Fibrocytes in Pulmonary and Kidney Fibrosis

Studies of the origin of fibrogenic MFs in different parenchymal organs revealed that fibrocytes contribute differently to lung, liver, and kidney fibrosis. Thus, based on recent findings from experimental models of lung fibrosis, fibrocytes constitute ≈25 % of collagen-producing cells in fibrotic lungs [12, 43] (compared to ≈3–5 % in fibrotic liver [10••]), suggesting that the magnitude of fibrocyte differentiation into MFs depends on the organ and the type of injury [44]. Original experiments that were utilizing the BM chimeric mice in which all BM cells were labeled by expression of green fluorescent protein (GFP), and have demonstrated a large percentage of collagen-expressing cells in the bleomycin-injured lung derived from the BM source, presumably fibrocytes [45]. Follow-up studies further confirmed that the amount of collagen deposition in bleomycin-injured lungs directly correlated with the numbers of intrapulmonary-recruited CD45+Col I+CXCR4+ fibrocytes, suggesting that BM-derived fibrocytes migrate to the injured lung where they undergo differentiation into α-SMA+ MFs, and this way contributes to lung fibrosis [23•, 43, 46]. In addition, fibrocytes were shown to promote fibrosis via paracrine pathways via secreting growth factors, proteases, and matricellular proteins that affect resident epithelial and mesenchymal cells following fibrogenic injury [47].

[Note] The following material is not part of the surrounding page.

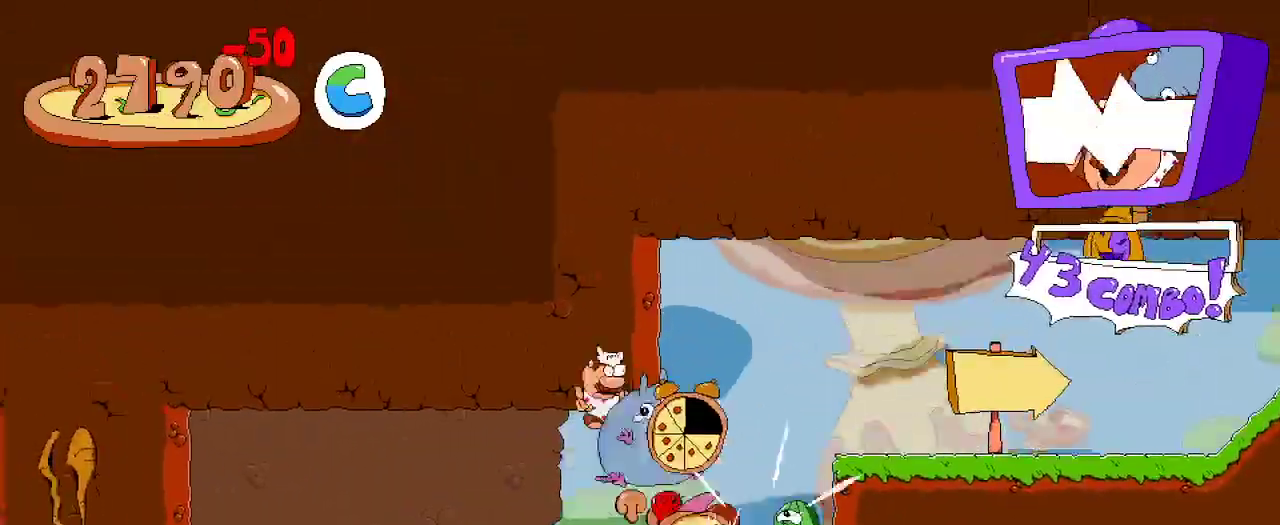
{"buttons": ["R2", "DPAD_UP"], "left_stick": "center", "right_stick": "center", "events": [[133, "A", "up"], [233, "DPAD_UP", "down"], [267, "DPAD_RIGHT", "up"], [267, "L2", "down"], [500, "L2", "up"]]}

Fibrocytes were also reported to migrate into the injured kidneys [27, 39, 48] It is believed that fibrocytes and mesenchymal cell precursors contribute to approximately 14–15 % of BM-derived cells recruited to fibrotic kidneys [49]. T-helper-2-type (TH2) cytokines appear to play profibrotic role in renal fibrosis, inducing stimulation of fibrocyte differentiation into collagen-producing MFs, while T-helper-1-type (TH1) cytokines were implicated in regulating the opposite effects and inhibit fibrocyte differentiation [5052]. The precise mechanism by which fibrocytes promote renal fibrosis are not clear [46]. Further studies are needed to clarify if infiltrating fibrocytes can also contribute indirectly to collagen production, perhaps, by inducing the recruitment or activation of other inflammatory or connective tissue cell types [53].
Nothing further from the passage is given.